Even More Photos of Schools Reopening

OK, I admit that seeing photos of how educators the world over are wrestling with the same problem of how to school children and youth in the wake of a pandemic–is, in a word, addictive for me. So here are more photos from Germany, Netherlands, and Japan of schools that just re-opened.

With a virus about which much remains to be figured out and with no treatment or vaccine, how to care for health and safety of children and adults is primary. So questions need to be answered now as governments open their schoolhouse doors.

1. How many students to be allowed in a classroom at any one time?

2. How will students and teachers daily be protected by washing hands and disinfecting surfaces?

3. How to maintain physical distance during the school day?

4. Feeding students?

I could go on but will stop here. Readers can easily supply more questions.

So here are the photos:

A teacher welcomes students before the start of their high school graduation exams, during the spread of the coronavirus disease (COVID-19), at the Gymnasium Steglitz school in Berlin, Germany, April 20, 2020. REUTERS/Axel Schmidt
Teacher Birgit Steinbach welcomes students before the start of their high school graduation exams, during the spread of the coronavirus disease (COVID-19), at the Protestant grammar school in Kleinmachnow, Germany, April 20, 2020. REUTERS/Hannibal Hanschke
23 April 2020, North Rhine-Westphalia, Übach-Palenberg: Pupils, one of them wearing a protective mask, work on computer science tasks in the basic computer science course of the Abitur year at the Carolus-Magnus-Gymnasium. Barely six weeks after the closure of day-care centres and schools due to corona infections in North Rhine-Westphalia, the schools will reopen on Thursday for exam candidates. Photo: Jonas Güttler/dpa (Photo by Jonas Güttler/picture alliance via Getty Images)

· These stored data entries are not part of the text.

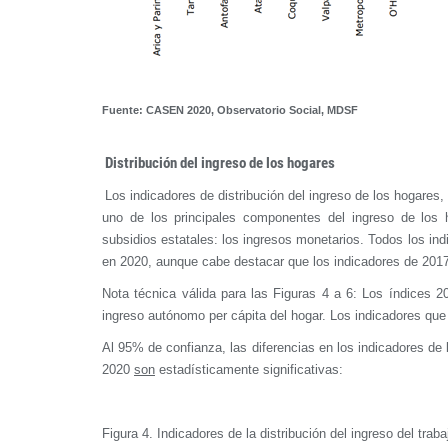
Fuente: CASEN 2020, Observatorio Social, MDSF
Distribución del ingreso de los hogares
Los indicadores de distribución del ingreso de los hogares
uno de los principales componentes del ingreso de los 
subsidios estatales: los ingresos monetarios. Todos los 
en 2020, aunque cabe destacar que los indicadores de 201
Nota técnica válida para las Figuras 4 a 6: Los índices 2
ingreso autónomo per cápita del hogar. Los indicadores que 
Al 95% de confianza, las diferencias en los indicadores de l
2020
son
estadísticamente significativas:
Figura 4. Indicadores de la distribución del ingreso del tra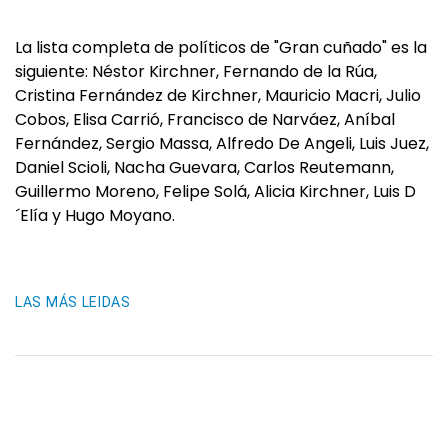
La lista completa de políticos de "Gran cuñado" es la
siguiente: Néstor Kirchner, Fernando de la Rúa,
Cristina Fernández de Kirchner, Mauricio Macri, Julio
Cobos, Elisa Carrió, Francisco de Narváez, Aníbal
Fernández, Sergio Massa, Alfredo De Angeli, Luis Juez,
Daniel Scioli, Nacha Guevara, Carlos Reutemann,
Guillermo Moreno, Felipe Solá, Alicia Kirchner, Luis D
´Elía y Hugo Moyano.
LAS MÁS LEIDAS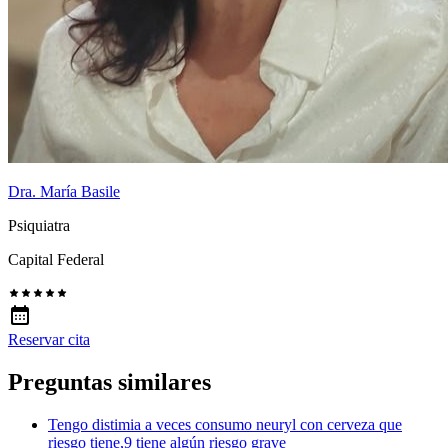
Dra. María Basile
Psiquiatra
Capital Federal
Reservar cita
Preguntas similares
Tengo distimia a veces consumo neuryl con cerveza que
riesgo tiene,9 tiene algún riesgo grave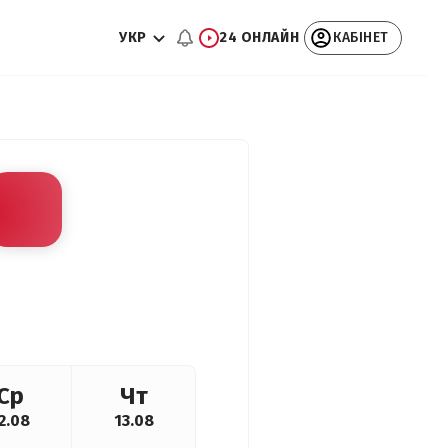
УКР
24 ОНЛАЙН
КАБІНЕТ
Ср
Чт
2.08
13.08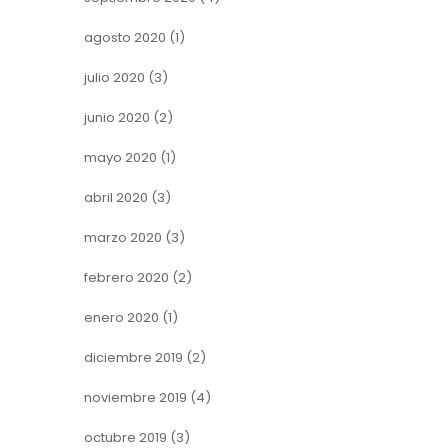
agosto 2020
(1)
julio 2020
(3)
junio 2020
(2)
mayo 2020
(1)
abril 2020
(3)
marzo 2020
(3)
febrero 2020
(2)
enero 2020
(1)
diciembre 2019
(2)
noviembre 2019
(4)
octubre 2019
(3)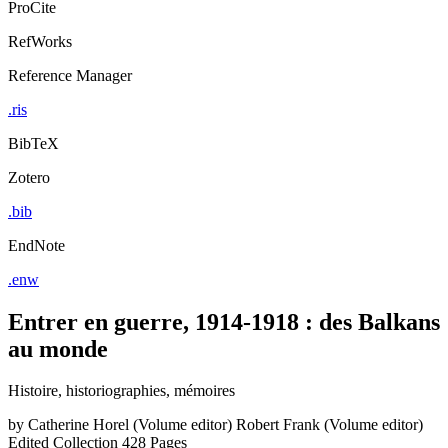
ProCite
RefWorks
Reference Manager
.ris
BibTeX
Zotero
.bib
EndNote
.enw
Entrer en guerre, 1914-1918 : des Balkans
au monde
Histoire, historiographies, mémoires
by
Catherine Horel (Volume editor)
Robert Frank (Volume editor)
Edited Collection
428 Pages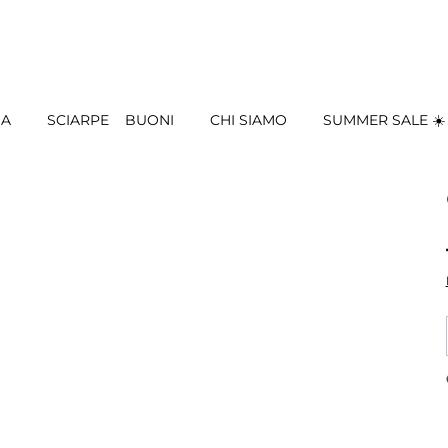
IA
SCIARPE
BUONI
CHI SIAMO
SUMMER SALE ☀️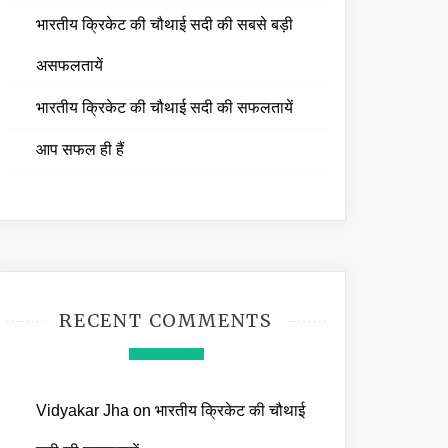
भारतीय क्रिकेट की चौथाई सदी की सबसे बड़ी
असफलतायें
भारतीय क्रिकेट की चौथाई सदी की सफलतायें
आप सफल ही हैं
RECENT COMMENTS
Vidyakar Jha
on
भारतीय क्रिकेट की चौथाई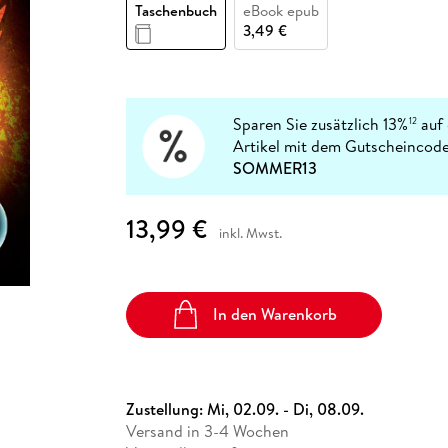
Fremdsprachige Bücher
Taschenbuch
eBook epub
n Lernhilfen
 Jugendbücher
eiber
Hörbuch Downloads im Bundle
cher
 Vergleich
 Puzzlezubehör
Lernen
New Adult
STABILO
3,49 €
Taschenbücher
hilfen
hriller
 Backen
er
lender
Ratgeber
op
hriller
Romance
Sachbücher
Sparen Sie zusätzlich 13%
auf 
12
precher:innen
Artikel mit dem Gutscheincode
Science Fiction
SOMMER13
Fremdsprachige Bücher
13,99 €
inkl. Mwst.
In den Warenkorb
Zustellung:
Mi, 02.09. - Di, 08.09.
Versand in 3-4 Wochen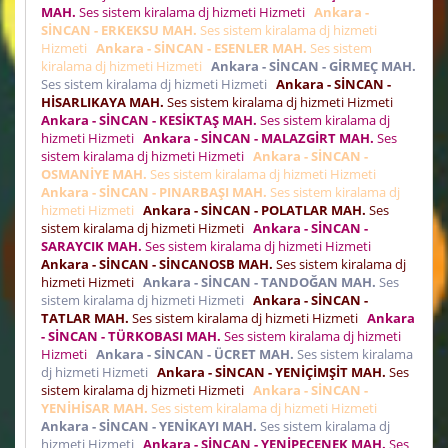
MAH.
Ses sistem kiralama dj hizmeti Hizmeti
Ankara -
SİNCAN - ERKEKSU MAH.
Ses sistem kiralama dj hizmeti
Hizmeti
Ankara - SİNCAN - ESENLER MAH.
Ses sistem
kiralama dj hizmeti Hizmeti
Ankara - SİNCAN - GİRMEÇ MAH.
Ses sistem kiralama dj hizmeti Hizmeti
Ankara - SİNCAN -
HİSARLIKAYA MAH.
Ses sistem kiralama dj hizmeti Hizmeti
Ankara - SİNCAN - KESİKTAŞ MAH.
Ses sistem kiralama dj
hizmeti Hizmeti
Ankara - SİNCAN - MALAZGİRT MAH.
Ses
sistem kiralama dj hizmeti Hizmeti
Ankara - SİNCAN -
OSMANİYE MAH.
Ses sistem kiralama dj hizmeti Hizmeti
Ankara - SİNCAN - PINARBAŞI MAH.
Ses sistem kiralama dj
hizmeti Hizmeti
Ankara - SİNCAN - POLATLAR MAH.
Ses
sistem kiralama dj hizmeti Hizmeti
Ankara - SİNCAN -
SARAYCIK MAH.
Ses sistem kiralama dj hizmeti Hizmeti
Ankara - SİNCAN - SİNCANOSB MAH.
Ses sistem kiralama dj
hizmeti Hizmeti
Ankara - SİNCAN - TANDOĞAN MAH.
Ses
sistem kiralama dj hizmeti Hizmeti
Ankara - SİNCAN -
TATLAR MAH.
Ses sistem kiralama dj hizmeti Hizmeti
Ankara
- SİNCAN - TÜRKOBASI MAH.
Ses sistem kiralama dj hizmeti
Hizmeti
Ankara - SİNCAN - ÜCRET MAH.
Ses sistem kiralama
dj hizmeti Hizmeti
Ankara - SİNCAN - YENİÇİMŞİT MAH.
Ses
sistem kiralama dj hizmeti Hizmeti
Ankara - SİNCAN -
YENİHİSAR MAH.
Ses sistem kiralama dj hizmeti Hizmeti
Ankara - SİNCAN - YENİKAYI MAH.
Ses sistem kiralama dj
hizmeti Hizmeti
Ankara - SİNCAN - YENİPEÇENEK MAH.
Ses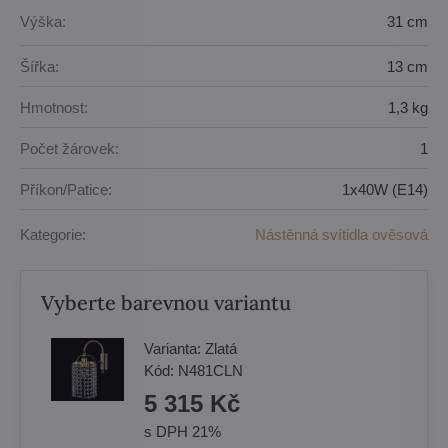
Výška:
31 cm
Šířka:
13 cm
Hmotnost:
1,3 kg
Počet žárovek:
1
Příkon/Patice:
1x40W (E14)
Kategorie:
Nástěnná svítidla ověsová
Vyberte barevnou variantu
Varianta:
Zlatá
Kód:
N481CLN
5 315 Kč
s DPH 21%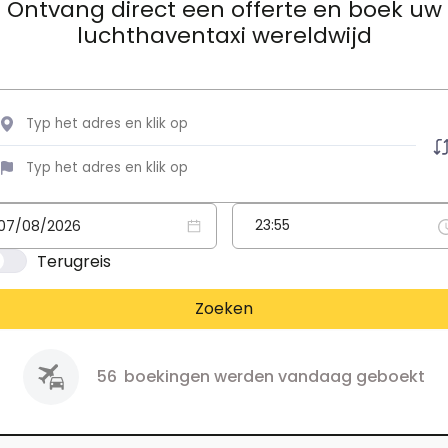
Ontvang direct een offerte en boek uw
luchthaventaxi wereldwijd
Terugreis
Zoeken
56
boekingen werden vandaag geboekt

Filed under dilemmas of teaching, how teachers teach

11 responses to “Even More Photos of Schools Reopening

  1. I keep coming back to the same two questions, which are clearly indicated in the pictures.

    1) are all the students coming to school at the same time?

    If yes, were more teachers hired?

    If no, are parents not going to be working because the students are home, or are the students waiting in some other supervised area?

    I can’t come up with socially distanced school solutions that don’t require either a lot more money or non-working parents.

    • larrycuban

      I am also keeping a close lookout on answers to your fine, practical questions. If you run across U.S. districts that have asked and answered any of your questions, please let me know. I worry about the predictable budget cuts of teachers and ensuing larger classes as occurred after the 2008 Great Recession. The feds helped out considerably in the American Recovery and Reinvestment Act (2009). How much of the current money Congress has appropriated goes to states and districts for schools, I do not yet know.

  2. Laura H. Chapman

    Pictures may be worth a thousand words. Many of these arrangements seem to be in large spaces or with limited enrollments. It occurs to me that none of these show studio or lab environments or “group projects.” In other words the pictures are an important way of understanding “accommodations” but they are far from telling the whole story, including how food service is managed, lines for the restroom, travel by bus, support staff for students who need in-school aides. Art teachers have a forum where they are trying to figure out how teach studio classes without sharing supplies and small tools, like scissors. Those issues are even more complicated in high school and by budget cuts, and limits of what parents can pay for, among other issues.

    • larrycuban

      Right on target, Laura, for all of varied activities that go on in elementary and secondary schools. If you come across photos or articles from any nation that capture those different parts of schooling, please pass them on to me.

  3. I don’t know how it will work here. Classrooms just aren’t that big in my children’s schools. This is unbelievable.

  4. Chester Draws

    We’re opening in NZ on Monday. No distancing at all — because it simply isn’t possible. Mind you, we no longer really have it in the wild.

    The idea of the kids coming in shifts is mental. Adults would struggle to work like that — there’s no chance kids will cope. And who looks after them when they aren’t in school?